┌─ Text passage

Thank you for inviting me.
It’s great to be back in Alberta.
I spent some great family time here this summer. Sophie, the kids and I took in a weekend in Banff, and then headed south on an RV trip through the Crowsnest Pass and onto B.C.
But the best time I spent here all summer, was the day spent digging out Jen Lannan’s basement in High River. It felt good to contribute, in a small way, to the incredible Albertan recovery effort.
Plus, little did I know, spending a day covered head to toe in mud prepared me well for what was waiting back in Parliament.
I want to talk this morning about the economy, and the big problem I think we need to solve, together.
But first, I want to be clear about why I keep coming back to Western Canada. I made Calgary the first stop on my leadership campaign last fall.
There were many, some within my camp, and many pundits on the outside, who questioned that decision. They said things like:
“It’s a waste of time; Liberals have no chance in Alberta.”
Others thought it was part of a grand strategy. They said:
“He either wants to show people he’s not his father, or that he’s as brave as his father.”
The truth is, I did that because I wanted to deliver a clear message.
This place is important: Calgary, Alberta, and all of Western Canada. It’s important now, and it will be even more important in the future – our shared future.
Those of us who aspire to positions of national leadership need to get that, or we will never truly be national leaders.
I sought the leadership of my party because I believe Canadians want a different kind of leader for their country. Someone who will talk straight to them, listen to them, and then act in their best interests.
They want someone who looks for ways to build on the many things we hold in common. They are tired of leaders who sow discord and seek political advancement by exploiting the divisions between us.

└─
┌─ Extracted information

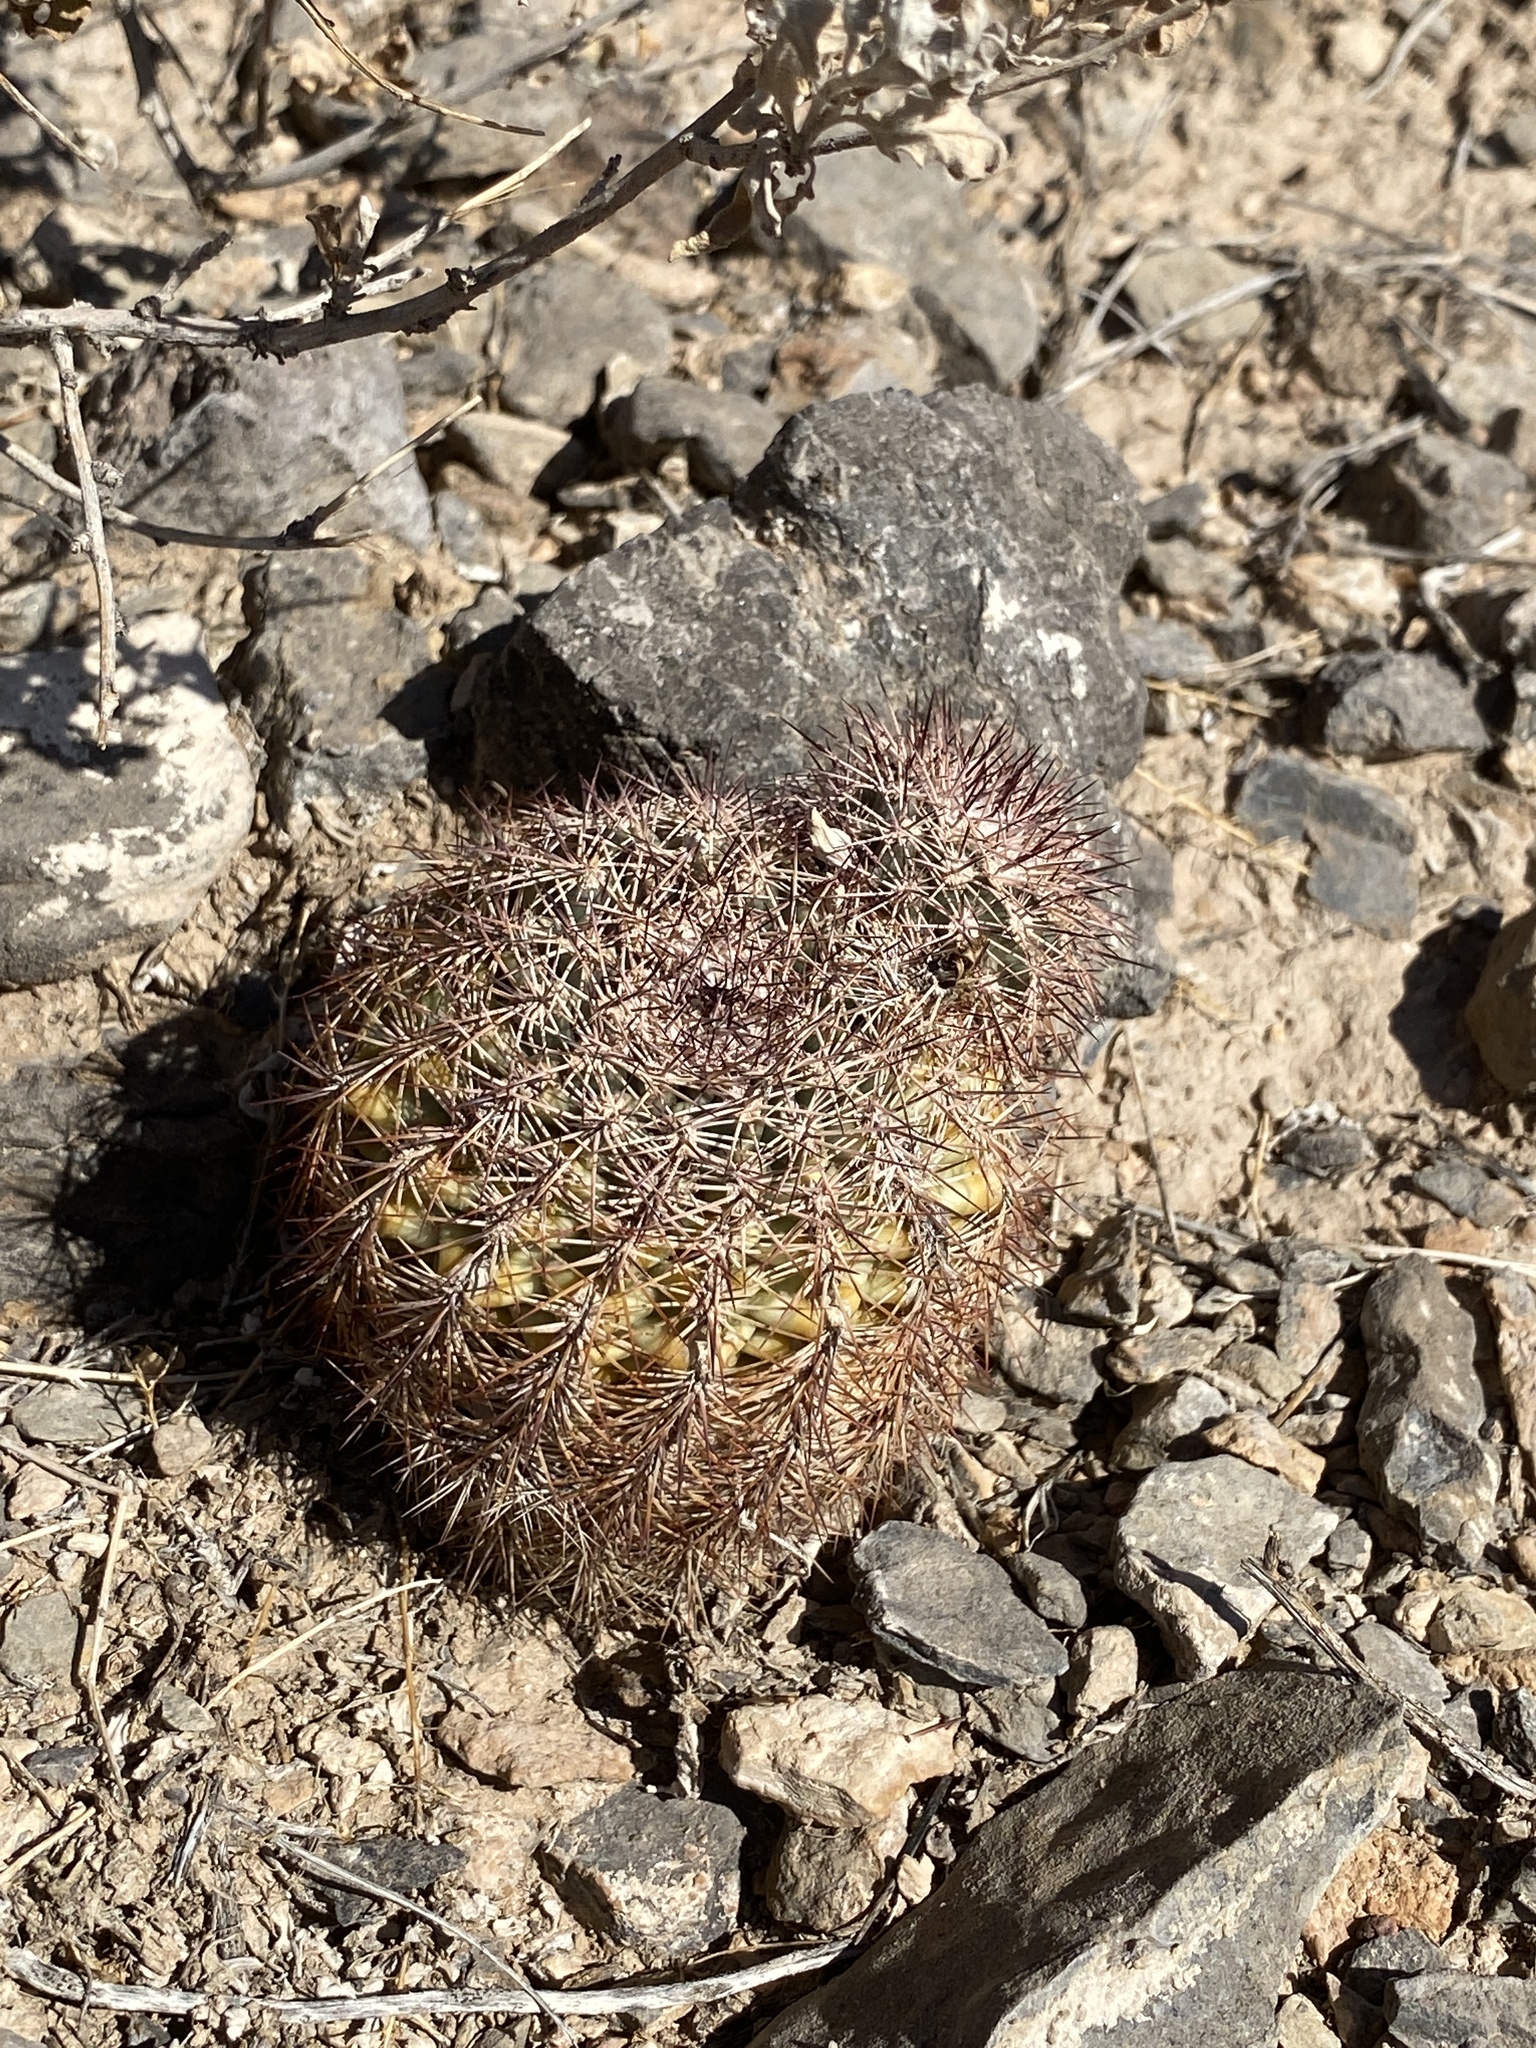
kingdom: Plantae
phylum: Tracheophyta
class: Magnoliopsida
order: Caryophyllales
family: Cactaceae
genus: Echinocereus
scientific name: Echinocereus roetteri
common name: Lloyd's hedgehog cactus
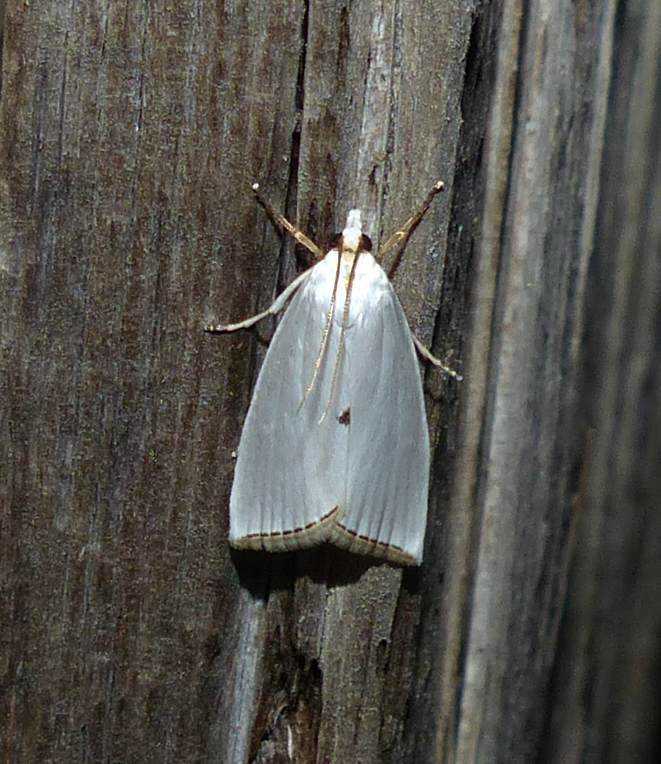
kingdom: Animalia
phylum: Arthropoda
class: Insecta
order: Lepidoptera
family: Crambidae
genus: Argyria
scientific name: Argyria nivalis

└─

Problems —
**A)** Answer these questions from the speech about Alberta and the economy.
(i) Which city did the speaker make the first stop of the leadership campaign?
(ii) Whose basement did the speaker help dig out, and in which town?
(iii) After the weekend in Banff, which route did the family's RV trip follow?
**B)** Write the next few paragraphs of the speech about Alberta and the economy, picking up after its last sentence.

Answers for the exercise —
**A)**
(i) Calgary.
(ii) Jen Lannan's basement, in High River.
(iii) South through the Crowsnest Pass and on to B.C.

**B)**
The malice, the negativity, the divisiveness: it might work politically in the short-term. But it’s corrosive over time.
It builds mistrust and suspicion. It fosters fear, and pits Canadians against one another.
And once we’re divided into camps – East against West, rich against poor, urban against rural – it’s very, very hard to come back together to solve problems.
This is not just a question of leadership style. It has very real, substantive consequences.
Many of you will know that last week in Washington, I told an audience of American liberals that I support the Keystone XL pipeline.
You might also have seen that I refused to criticize Mr. Harper or his government. Despite my many disagreements with the Prime Minister, I don’t think foreign soil is the place to air domestic disputes.
Well, now that I am comfortably back in Canada: let me unburden myself.
Actually, you could argue that Alberta’s interests have been compromised more than just about anyone else’s by Mr. Harper’s divisiveness.
It has made enemies of people who ought to be your friends, and turned what should have been a reasonable debate into an over-the-top rhetorical war. Most importantly, it has impeded progress.
Let me be clear: I support Keystone XL because, having examined the facts, and accepting the judgment of the National Energy Board, I believe it is in the national interest.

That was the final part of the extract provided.